The Illusion of Freedom. Capitalism excels at making us experience our organized and controlled desires as if they are free and uninhibited. Psychoanalysis helps us see through this illusion, demonstrating how our "deepest" impulses are the very site where politics, culture, and economics converge. It's not that love is the root of everything, but that love contains everything, making it a powerful site of power.
A Tool for Change. By revealing the artificial construction of desire, psychoanalysis becomes an ally for anti-capitalist and progressive movements. It helps us understand how our desires are constructed and reconstructed by digital development and its associated economies, a fact that capitalism eagerly conceals. This understanding is essential for enacting a "desirevolution" that transforms the libidinal economy of contemporary social life.
8. The "Gamification" of Life Turns Every Interaction into a Monetized Act
We are not interactive with them, however, but with the machine.

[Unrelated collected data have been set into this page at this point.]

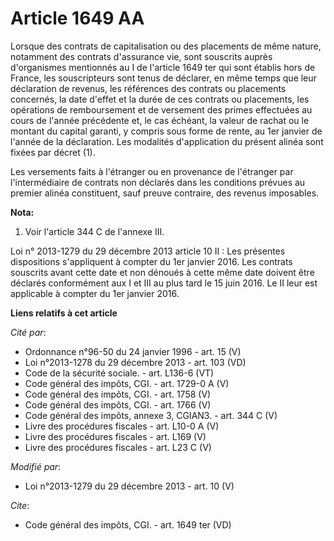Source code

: # Article 1649 AA

Lorsque des contrats de capitalisation ou des placements de même nature, notamment des contrats d'assurance vie, sont
souscrits auprès d'organismes mentionnés au I de l'article 1649 ter qui sont établis hors de France, les souscripteurs sont
tenus de déclarer, en même temps que leur déclaration de revenus, les références des contrats ou placements concernés, la
date d'effet et la durée de ces contrats ou placements, les opérations de remboursement et de versement des primes effectuées
au cours de l'année précédente et, le cas échéant, la valeur de rachat ou le montant du capital garanti, y compris sous forme
de rente, au 1er janvier de l'année de la déclaration. Les modalités d'application du présent alinéa sont fixées par décret
(1). 

Les versements faits à l'étranger ou en provenance de l'étranger par l'intermédiaire de contrats non déclarés dans les
conditions prévues au premier alinéa constituent, sauf preuve contraire, des revenus imposables.

**Nota:**

1) Voir l'article 344 C de l'annexe III. 

Loi n° 2013-1279 du 29 décembre 2013 article 10 II : Les présentes dispositions s'appliquent à compter du 1er janvier 2016.
Les contrats souscrits avant cette date et non dénoués à cette même date doivent être déclarés conformément aux I et III au
plus tard le 15 juin 2016. Le II leur est applicable à compter du 1er janvier 2016.

**Liens relatifs à cet article**

_Cité par_:

  - Ordonnance n°96-50 du 24 janvier 1996 - art. 15 (V)
  - Loi n°2013-1278 du 29 décembre 2013 - art. 103 (VD)
  - Code de la sécurité sociale. - art. L136-6 (VT)
  - Code général des impôts, CGI. - art. 1729-0 A (V)
  - Code général des impôts, CGI. - art. 1758 (V)
  - Code général des impôts, CGI. - art. 1766 (V)
  - Code général des impôts, annexe 3, CGIAN3. - art. 344 C (V)
  - Livre des procédures fiscales - art. L10-0 A (V)
  - Livre des procédures fiscales - art. L169 (V)
  - Livre des procédures fiscales - art. L23 C (V)

_Modifié par_:

  - Loi n°2013-1279 du 29 décembre 2013 - art. 10 (V)

_Cite_:

  - Code général des impôts, CGI. - art. 1649 ter (VD)
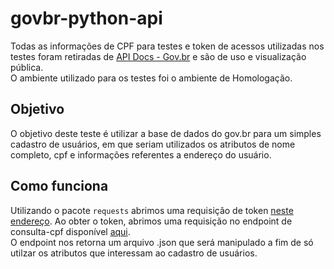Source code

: # govbr-python-api

Todas as informações de CPF para testes e token de acessos utilizadas nos testes foram retiradas de [API Docs - Gov.br](https://www.gov.br/conecta/catalogo/apis/cadastro-base-do-cidadao-cbc-cpf/swagger_cpf_light.json/swagger_view) e são de uso e visualização pública.<br/>
O ambiente utilizado para os testes foi o ambiente de Homologação.

## Objetivo

O objetivo deste teste é utilizar a base de dados do gov.br para um simples cadastro de usuários, em que seriam utilizados os atributos de nome completo, cpf e informações referentes a endereço do usuário.

## Como funciona

Utilizando o pacote ``requests`` abrimos uma requisição de token [neste endereço](https://h-apigateway.conectagov.estaleiro.serpro.gov.br/oauth2/jwt-token). Ao obter o token, abrimos uma requisição no endpoint de consulta-cpf disponível [aqui](https://h-apigateway.conectagov.estaleiro.serpro.gov.br/api-cpf-light/v2/consulta/cpf). <br/>
O endpoint nos retorna um arquivo .json que será manipulado a fim de só utilzar os atributos que interessam ao cadastro de usuários.
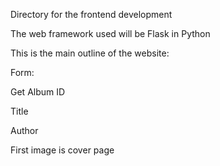 Directory for the frontend development

The web framework used will be Flask in Python

This is the main outline of the website:

Form:

Get Album ID

Title

Author

<checkbox> First image is cover page

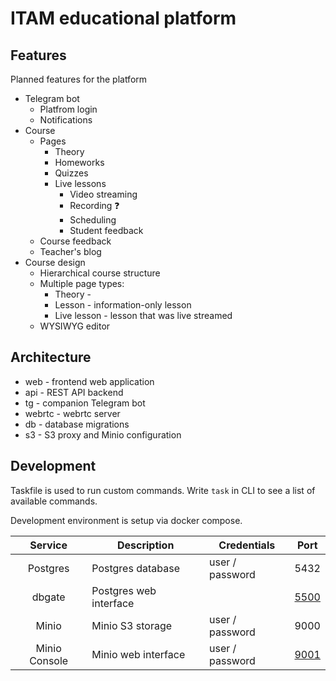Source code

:# ITAM educational platform

## Features

Planned features for the platform

- Telegram bot
    - Platfrom login
    - Notifications
- Course
    - Pages
        - Theory
        - Homeworks
        - Quizzes
        - Live lessons
            - Video streaming
            - Recording :question:
            - Scheduling
            - Student feedback
    - Course feedback
    - Teacher's blog
- Course design
    - Hierarchical course structure
    - Multiple page types:
        - Theory -
        - Lesson - information-only lesson
        - Live lesson - lesson that was live streamed
    - WYSIWYG editor

## Architecture

- web - frontend web application
- api - REST API backend
- tg - companion Telegram bot
- webrtc - webrtc server
- db - database migrations
- s3 - S3 proxy and Minio configuration

## Development

Taskfile is used to run custom commands. Write `task` in CLI to see a list of available commands.

Development environment is setup via docker compose.

|    Service    | Description            | Credentials     |             Port              |
| :-----------: | ---------------------- | --------------- | :---------------------------: |
|   Postgres    | Postgres database      | user / password |             5432              |
|    dbgate     | Postgres web interface |                 | [5500](http://localhost:5500) |
|     Minio     | Minio S3 storage       | user / password |             9000              |
| Minio Console | Minio web interface    | user / password | [9001](http://localhost:9001) |
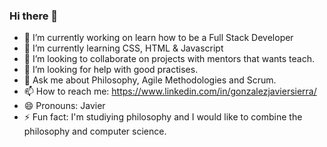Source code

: ### Hi there 👋

<!--
**javiersierrag/javiersierrag** is a ✨ _special_ ✨ repository because its `README.md` (this file) appears on your GitHub profile.

Here are some ideas to get you started:-->

- 🔭 I’m currently working on learn how to be a Full Stack Developer
- 🌱 I’m currently learning CSS, HTML & Javascript
- 👯 I’m looking to collaborate on projects with mentors that wants teach. 
- 🤔 I’m looking for help with good practises. 
- 💬 Ask me about Philosophy, Agile Methodologies and Scrum. 
- 📫 How to reach me: https://www.linkedin.com/in/gonzalezjaviersierra/
- 😄 Pronouns: Javier
- ⚡ Fun fact: I'm studiying philosophy and I would like to combine the philosophy and computer science.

The Ubiquitous Game. Our digital social lives, from Twitter to dating apps, have become deeply "gamified." Every "like," "share," or "swipe" functions as an in-game reward, issued by the "ultimate game engine" of the platform itself. This addictive feedback loop, similar to poker machines or smartphone games, turns our interactions into monetized acts, where our "free labor" generates profit for platform capitalists.

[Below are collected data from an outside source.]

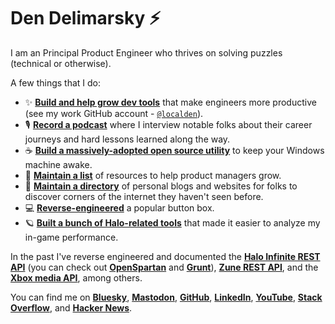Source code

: # Den Delimarsky ⚡

I am an Principal Product Engineer who thrives on solving puzzles (technical or otherwise).

A few things that I do:

- ✨ [**Build and help grow dev tools**](https://github.com/features/copilot) that make engineers more productive (see my work GitHub account - [`@localden`](https://github.com/localden)).
- 🎙️ [**Record a podcast**](https://theworkitem.com) where I interview notable folks about their career journeys and hard lessons learned along the way.
- ☕️ [**Build a massively-adopted open source utility**](https://awake.den.dev/) to keep your Windows machine awake.
- 📕 [**Maintain a list**](https://github.com/dend/awesome-product-management) of resources to help product managers grow.
- 🌳 [**Maintain a directory**](https://blogscroll.com) of personal blogs and websites for folks to discover corners of the internet they haven't seen before.
- 💻 [**Reverse-engineered**](https://deck.surf/) a popular button box.
- 🪐 [**Built a bunch of Halo-related tools**](https://openspartan.com/) that made it easier to analyze my in-game performance.

In the past I've reverse engineered and documented the **[Halo Infinite REST API](https://den.dev/blog/halo-api/)** (you can check out **[OpenSpartan](https://openspartan.com)** and **[Grunt](https://gruntapi.com)**), **[Zune REST API](https://den.dev/blog/zune-api/)**, and the **[Xbox media API](https://den.dev/blog/xbox-live-download-captures/)**, among others.

You can find me on [**Bluesky**](https://bsky.app/profile/den.dev), [**Mastodon**](https://mastodon.social/@localden), [**GitHub**](https://github.com/dend), [**LinkedIn**](https://www.linkedin.com/in/dendeli/), [**YouTube**](https://www.youtube.com/@DenDev), [**Stack Overflow**](https://stackoverflow.com/users/303696/den), and [**Hacker News**](https://news.ycombinator.com/user?id=dend).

Addicted to the Medium. We often believe we are engaging with other people, but we are equally, if not more, interactive with the underlying machine. This raises the question: are we addicted to the medium itself, rather than the message or the person? The pleasure derived from a dating app's "ping" or a social media "like" can be indistinguishable from the desire for genuine connection, blurring the lines between human interaction and algorithmic reward.

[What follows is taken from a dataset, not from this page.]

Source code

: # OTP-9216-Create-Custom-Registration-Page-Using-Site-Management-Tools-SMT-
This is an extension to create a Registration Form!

Players in a System. Whether we actively play video games or not, gamification means we are all affected by these trends. The "gamespace" is ubiquitous, governing our external world and relationships. This system, largely controlled by Silicon Valley capitalists, positions everyone else as players, subject to a form of capitalism where inequalities of power are amplified through the very mechanisms that shape our desires.
9. A Collective "Desirevolution" is Needed to Reclaim Our Digital Future
If we do not want digital capitalism to put our desires to work, structural change, not individual retraining, is required.
Beyond Individualism. The current model of desire, heavily influenced by digital capitalism, promotes individualized and unique experiences, obscuring its collective and constructed nature. To counter this, we need a "desirevolution" that reorients desire for mutual collective benefit, fostering solidarity across cultural, economic, and social borders. This means moving beyond simply giving citizens what they want and instead transforming what they desire.
Structural Change, Not Just Quirky Tech. While innovative technologies can serve progressive agendas, true change requires fundamental structural shifts. We need cooperative, non-profit, open-access platforms that are not beholden to the profit motives of platform capitalism. This involves challenging ownership models and intellectual property laws that privatize digital space, turning "free" services into mechanisms for harvesting labor and data.
Reclaiming the Future. The internet's early liberatory potential has been co-opted, leading to a stifling of creativity and an unprecedented shutdown of collective space. To reverse this, we need a collective "hive-mind" of collaborative workers and policies that wrest ownership from the 1%. The future of desire, and thus of politics, hinges on whether we can collectively produce and desire for a future with solidarity and a commons where everyone can live and love.